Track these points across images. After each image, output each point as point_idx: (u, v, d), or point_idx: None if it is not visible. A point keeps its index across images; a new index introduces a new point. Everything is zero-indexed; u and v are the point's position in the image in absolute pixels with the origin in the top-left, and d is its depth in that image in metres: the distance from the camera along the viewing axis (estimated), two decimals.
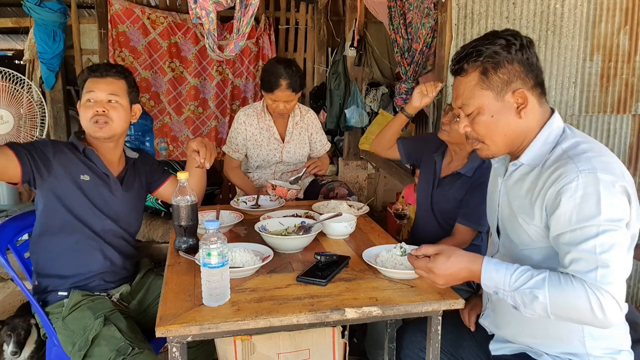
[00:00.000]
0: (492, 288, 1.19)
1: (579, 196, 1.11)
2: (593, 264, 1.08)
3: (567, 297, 1.09)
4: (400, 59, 3.31)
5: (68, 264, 1.72)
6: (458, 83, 1.29)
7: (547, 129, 1.25)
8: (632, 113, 3.03)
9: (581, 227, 1.10)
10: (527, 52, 1.21)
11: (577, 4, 2.81)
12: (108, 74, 1.77)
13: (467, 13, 2.73)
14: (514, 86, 1.21)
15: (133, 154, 1.92)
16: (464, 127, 1.30)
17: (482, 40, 1.23)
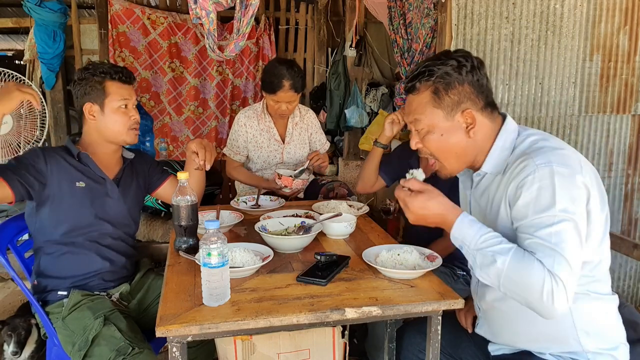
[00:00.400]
0: (458, 241, 1.21)
1: (536, 188, 1.14)
2: (550, 251, 1.10)
3: (524, 271, 1.10)
4: (400, 59, 3.31)
5: (66, 266, 1.72)
6: (410, 100, 1.33)
7: (503, 135, 1.28)
8: (632, 113, 3.03)
9: (538, 217, 1.13)
10: (478, 73, 1.25)
11: (577, 4, 2.81)
12: (131, 80, 1.80)
13: (467, 13, 2.73)
14: (464, 106, 1.25)
15: (129, 154, 1.91)
16: (415, 144, 1.34)
17: (435, 60, 1.27)
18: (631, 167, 3.04)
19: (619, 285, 3.03)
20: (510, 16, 2.76)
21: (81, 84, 1.74)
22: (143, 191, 1.96)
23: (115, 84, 1.75)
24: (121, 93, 1.75)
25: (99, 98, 1.74)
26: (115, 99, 1.74)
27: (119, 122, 1.75)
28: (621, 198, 3.04)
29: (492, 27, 2.76)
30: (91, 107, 1.74)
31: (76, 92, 1.76)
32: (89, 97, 1.74)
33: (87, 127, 1.79)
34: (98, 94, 1.73)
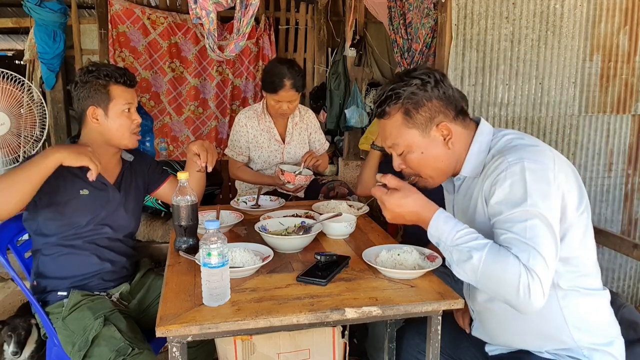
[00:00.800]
0: (435, 238, 1.22)
1: (508, 185, 1.17)
2: (524, 245, 1.11)
3: (500, 266, 1.10)
4: (400, 59, 3.31)
5: (65, 267, 1.72)
6: (384, 125, 1.34)
7: (478, 139, 1.31)
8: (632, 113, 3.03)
9: (511, 213, 1.14)
10: (442, 86, 1.27)
11: (577, 4, 2.81)
12: (134, 83, 1.79)
13: (467, 13, 2.73)
14: (437, 120, 1.28)
15: (128, 156, 1.90)
16: (398, 166, 1.36)
17: (398, 82, 1.28)
18: (631, 167, 3.04)
19: (619, 285, 3.03)
20: (510, 16, 2.76)
21: (85, 86, 1.71)
22: (143, 192, 1.95)
23: (120, 87, 1.73)
24: (125, 97, 1.74)
25: (103, 102, 1.71)
26: (120, 102, 1.73)
27: (123, 126, 1.74)
28: (621, 198, 3.04)
29: (492, 27, 2.76)
30: (94, 110, 1.72)
31: (78, 94, 1.73)
32: (92, 100, 1.71)
33: (88, 130, 1.77)
34: (102, 97, 1.71)
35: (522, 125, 2.94)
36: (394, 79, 1.32)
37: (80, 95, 1.73)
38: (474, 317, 1.47)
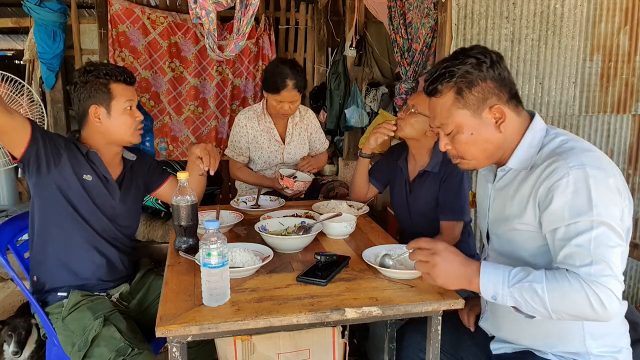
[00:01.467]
0: (490, 291, 1.17)
1: (570, 192, 1.12)
2: (587, 258, 1.09)
3: (564, 292, 1.09)
4: (400, 59, 3.31)
5: (65, 259, 1.72)
6: (434, 104, 1.30)
7: (530, 133, 1.27)
8: (632, 113, 3.03)
9: (574, 222, 1.11)
10: (498, 67, 1.24)
11: (577, 4, 2.81)
12: (134, 81, 1.79)
13: (467, 13, 2.73)
14: (490, 102, 1.24)
15: (131, 155, 1.90)
16: (444, 146, 1.32)
17: (453, 60, 1.25)
18: (631, 167, 3.04)
19: None
20: (510, 16, 2.76)
21: (85, 86, 1.70)
22: (143, 192, 1.95)
23: (120, 85, 1.73)
24: (126, 94, 1.74)
25: (105, 101, 1.71)
26: (122, 100, 1.72)
27: (126, 124, 1.74)
28: None
29: (492, 27, 2.76)
30: (96, 109, 1.71)
31: (78, 95, 1.72)
32: (93, 99, 1.70)
33: (90, 130, 1.76)
34: (103, 96, 1.71)
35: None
36: (448, 57, 1.28)
37: (81, 95, 1.72)
38: (486, 309, 1.45)
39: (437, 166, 2.02)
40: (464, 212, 2.00)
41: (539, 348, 1.31)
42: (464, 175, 2.01)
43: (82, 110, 1.74)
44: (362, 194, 2.25)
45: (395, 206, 2.27)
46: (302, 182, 2.34)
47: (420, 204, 2.09)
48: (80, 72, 1.73)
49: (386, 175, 2.26)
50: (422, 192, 2.07)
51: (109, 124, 1.73)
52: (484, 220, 1.46)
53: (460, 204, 1.99)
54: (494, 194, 1.39)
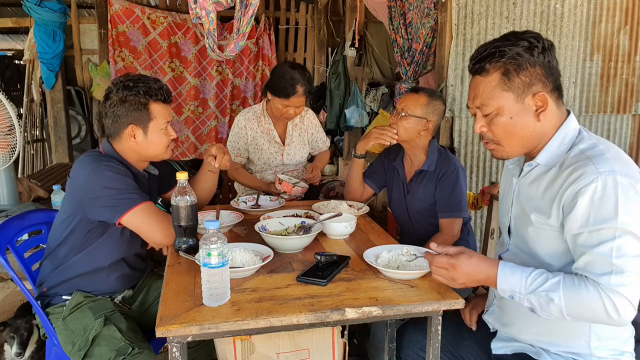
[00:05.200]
0: (507, 292, 1.19)
1: (597, 198, 1.11)
2: (607, 267, 1.09)
3: (581, 299, 1.10)
4: (400, 59, 3.31)
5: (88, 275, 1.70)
6: (477, 82, 1.26)
7: (564, 130, 1.24)
8: (632, 113, 3.03)
9: (598, 230, 1.11)
10: (549, 55, 1.21)
11: (577, 4, 2.81)
12: (170, 99, 1.75)
13: (467, 13, 2.73)
14: (535, 89, 1.21)
15: (154, 170, 1.87)
16: (480, 127, 1.28)
17: (504, 40, 1.21)
18: None
19: None
20: (510, 16, 2.76)
21: (123, 105, 1.63)
22: (156, 199, 1.95)
23: (159, 105, 1.68)
24: (165, 115, 1.70)
25: (144, 121, 1.65)
26: (161, 122, 1.68)
27: (161, 144, 1.70)
28: None
29: (493, 27, 2.76)
30: (134, 129, 1.65)
31: (115, 112, 1.64)
32: (131, 119, 1.64)
33: (123, 146, 1.69)
34: (142, 116, 1.65)
35: None
36: (499, 38, 1.23)
37: (118, 113, 1.64)
38: (493, 303, 1.45)
39: (433, 164, 2.03)
40: (461, 208, 2.00)
41: (542, 345, 1.31)
42: (459, 172, 2.02)
43: (116, 127, 1.66)
44: (358, 194, 2.25)
45: (393, 207, 2.27)
46: (300, 187, 2.35)
47: (418, 204, 2.10)
48: (117, 88, 1.64)
49: (382, 176, 2.27)
50: (419, 191, 2.08)
51: (144, 144, 1.68)
52: (506, 215, 1.44)
53: (457, 201, 2.00)
54: (518, 188, 1.37)
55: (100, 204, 1.57)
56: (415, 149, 2.07)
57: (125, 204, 1.56)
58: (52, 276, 1.71)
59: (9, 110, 2.66)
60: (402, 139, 2.03)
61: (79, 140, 4.97)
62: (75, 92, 4.88)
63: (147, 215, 1.58)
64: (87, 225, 1.64)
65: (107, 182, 1.57)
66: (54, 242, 1.71)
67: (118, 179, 1.58)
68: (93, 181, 1.57)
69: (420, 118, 1.98)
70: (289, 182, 2.36)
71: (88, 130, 5.00)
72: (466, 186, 2.08)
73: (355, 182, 2.24)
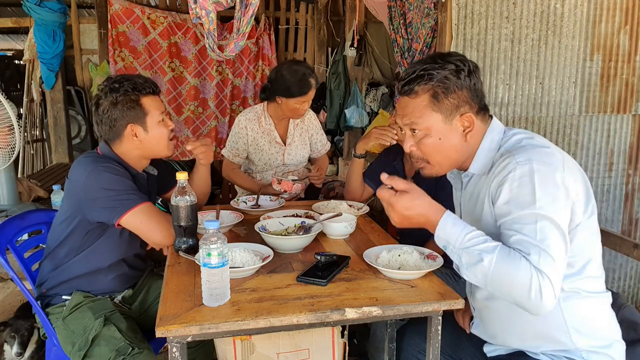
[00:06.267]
0: (442, 241, 1.19)
1: (516, 186, 1.15)
2: (534, 248, 1.10)
3: (511, 269, 1.09)
4: (400, 59, 3.31)
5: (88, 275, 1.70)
6: (406, 103, 1.30)
7: (489, 136, 1.29)
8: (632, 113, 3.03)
9: (519, 215, 1.14)
10: (474, 77, 1.26)
11: (577, 4, 2.81)
12: (159, 91, 1.75)
13: (467, 13, 2.73)
14: (462, 110, 1.26)
15: (154, 170, 1.87)
16: (409, 147, 1.32)
17: (432, 63, 1.25)
18: (632, 167, 3.03)
19: (619, 285, 3.03)
20: (510, 16, 2.76)
21: (116, 107, 1.63)
22: (155, 199, 1.95)
23: (150, 98, 1.68)
24: (158, 107, 1.70)
25: (140, 118, 1.66)
26: (156, 114, 1.68)
27: (163, 137, 1.71)
28: (621, 198, 3.03)
29: (493, 27, 2.76)
30: (133, 128, 1.66)
31: (110, 116, 1.64)
32: (128, 118, 1.65)
33: (125, 146, 1.69)
34: (138, 113, 1.65)
35: (522, 125, 2.94)
36: (426, 59, 1.28)
37: (113, 116, 1.64)
38: (474, 315, 1.46)
39: None
40: None
41: (531, 349, 1.32)
42: None
43: (115, 130, 1.66)
44: (357, 194, 2.25)
45: None
46: (300, 184, 2.34)
47: None
48: (105, 93, 1.64)
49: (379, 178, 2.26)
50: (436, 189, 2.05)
51: (146, 140, 1.68)
52: None
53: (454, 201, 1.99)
54: (462, 202, 1.42)
55: (99, 205, 1.57)
56: None
57: (125, 205, 1.56)
58: (52, 276, 1.71)
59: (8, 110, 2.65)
60: (402, 138, 2.03)
61: (78, 140, 4.98)
62: (75, 92, 4.88)
63: (147, 215, 1.58)
64: (86, 226, 1.64)
65: (105, 183, 1.56)
66: (54, 242, 1.71)
67: (117, 180, 1.58)
68: (92, 182, 1.57)
69: None
70: (287, 180, 2.36)
71: (88, 130, 5.00)
72: None
73: (355, 182, 2.23)
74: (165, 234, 1.59)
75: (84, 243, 1.67)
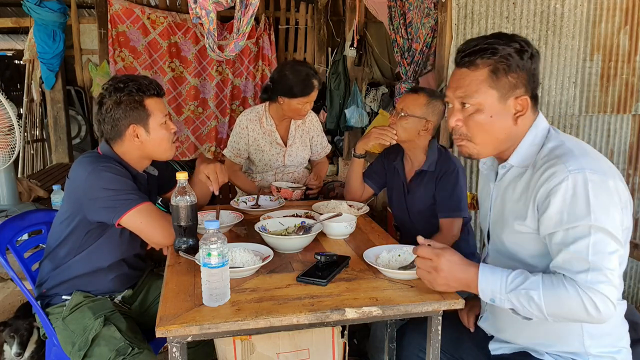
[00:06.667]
0: (488, 293, 1.19)
1: (569, 196, 1.12)
2: (584, 265, 1.09)
3: (560, 297, 1.11)
4: (400, 59, 3.31)
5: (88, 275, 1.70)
6: (463, 75, 1.25)
7: (534, 130, 1.26)
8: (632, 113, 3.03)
9: (573, 227, 1.12)
10: (535, 62, 1.23)
11: (577, 4, 2.81)
12: (163, 93, 1.74)
13: (467, 13, 2.73)
14: (518, 92, 1.22)
15: (154, 170, 1.87)
16: (455, 121, 1.28)
17: (497, 38, 1.22)
18: (632, 167, 3.04)
19: None
20: (510, 16, 2.76)
21: (119, 107, 1.62)
22: (155, 199, 1.95)
23: (153, 99, 1.68)
24: (161, 109, 1.69)
25: (143, 119, 1.65)
26: (159, 116, 1.67)
27: (164, 139, 1.70)
28: None
29: (493, 27, 2.76)
30: (135, 129, 1.65)
31: (113, 116, 1.63)
32: (130, 119, 1.64)
33: (126, 147, 1.68)
34: (141, 114, 1.64)
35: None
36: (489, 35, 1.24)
37: (116, 116, 1.63)
38: (485, 309, 1.46)
39: (433, 165, 2.03)
40: (461, 208, 2.00)
41: (537, 348, 1.31)
42: (459, 172, 2.02)
43: (117, 130, 1.66)
44: (357, 194, 2.25)
45: (393, 207, 2.27)
46: (299, 190, 2.35)
47: (418, 204, 2.10)
48: (109, 92, 1.64)
49: (382, 176, 2.27)
50: (419, 191, 2.08)
51: (148, 141, 1.68)
52: (485, 220, 1.46)
53: (457, 201, 2.00)
54: (495, 192, 1.38)
55: (99, 205, 1.57)
56: (415, 149, 2.07)
57: (125, 204, 1.56)
58: (52, 276, 1.71)
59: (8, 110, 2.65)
60: (402, 139, 2.03)
61: (79, 140, 4.98)
62: (75, 92, 4.88)
63: (147, 215, 1.58)
64: (86, 225, 1.64)
65: (106, 183, 1.56)
66: (54, 242, 1.71)
67: (117, 179, 1.58)
68: (92, 182, 1.57)
69: (420, 118, 1.98)
70: (287, 187, 2.36)
71: (88, 130, 5.00)
72: (466, 186, 2.08)
73: (355, 182, 2.23)
74: (165, 233, 1.59)
75: (84, 243, 1.67)
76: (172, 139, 1.74)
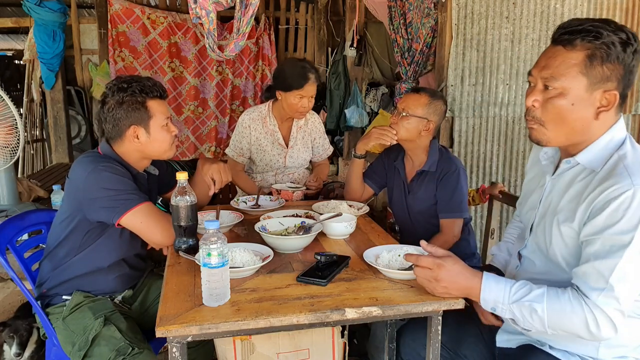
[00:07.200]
0: (490, 302, 1.19)
1: (624, 209, 1.07)
2: (602, 284, 1.08)
3: (564, 312, 1.11)
4: (401, 59, 3.31)
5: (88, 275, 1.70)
6: (556, 53, 1.16)
7: (610, 133, 1.18)
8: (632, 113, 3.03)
9: (611, 239, 1.08)
10: (637, 59, 1.14)
11: (577, 4, 2.81)
12: (165, 95, 1.75)
13: (467, 13, 2.73)
14: (609, 85, 1.14)
15: (154, 170, 1.87)
16: (532, 101, 1.19)
17: (604, 24, 1.12)
18: None
19: None
20: (510, 16, 2.76)
21: (121, 107, 1.63)
22: (156, 199, 1.95)
23: (156, 101, 1.69)
24: (163, 111, 1.70)
25: (144, 120, 1.65)
26: (161, 118, 1.68)
27: (165, 141, 1.70)
28: None
29: (493, 27, 2.76)
30: (135, 130, 1.65)
31: (114, 115, 1.63)
32: (132, 119, 1.64)
33: (126, 147, 1.68)
34: (142, 115, 1.65)
35: (522, 125, 2.94)
36: (597, 19, 1.14)
37: (117, 116, 1.64)
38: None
39: (434, 165, 2.03)
40: (462, 209, 2.01)
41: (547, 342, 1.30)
42: (460, 172, 2.02)
43: (118, 130, 1.66)
44: (358, 194, 2.25)
45: (394, 207, 2.27)
46: (300, 191, 2.35)
47: (419, 204, 2.10)
48: (112, 91, 1.64)
49: (382, 176, 2.27)
50: (420, 192, 2.08)
51: (147, 143, 1.68)
52: (531, 212, 1.39)
53: (458, 201, 2.00)
54: (550, 186, 1.31)
55: (99, 205, 1.57)
56: (416, 149, 2.07)
57: (125, 204, 1.56)
58: (52, 276, 1.71)
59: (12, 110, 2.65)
60: (403, 139, 2.03)
61: (79, 140, 4.98)
62: (75, 92, 4.88)
63: (147, 215, 1.58)
64: (86, 225, 1.64)
65: (106, 183, 1.56)
66: (54, 242, 1.71)
67: (117, 179, 1.58)
68: (92, 182, 1.57)
69: (421, 118, 1.98)
70: (287, 189, 2.36)
71: (88, 130, 5.00)
72: (467, 186, 2.08)
73: (355, 182, 2.23)
74: (165, 233, 1.59)
75: (84, 243, 1.67)
76: (173, 141, 1.74)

Exercise:
Print the data above exactly, from its first line to the line bearing "17: (482, 40, 1.23)" inclusive, and keep pictures out of the result.

Response:
Track these points across images. After each image, output each point as point_idx: (u, v, d), or point_idx: None if it is not visible. A point keeps its index across images; a new index introduces a new point. Everything is zero-indexed; u and v are the point's position in the image in absolute pixels with the origin in the top-left, and d is its depth in that image in metres: the distance from the camera along the viewing axis (estimated), two decimals.
[00:00.000]
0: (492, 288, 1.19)
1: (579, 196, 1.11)
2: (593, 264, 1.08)
3: (567, 297, 1.09)
4: (400, 59, 3.31)
5: (68, 264, 1.72)
6: (458, 83, 1.29)
7: (547, 129, 1.25)
8: (632, 113, 3.03)
9: (581, 227, 1.10)
10: (527, 52, 1.21)
11: (577, 4, 2.81)
12: (108, 74, 1.77)
13: (467, 13, 2.73)
14: (514, 86, 1.21)
15: (133, 154, 1.92)
16: (464, 127, 1.30)
17: (482, 40, 1.23)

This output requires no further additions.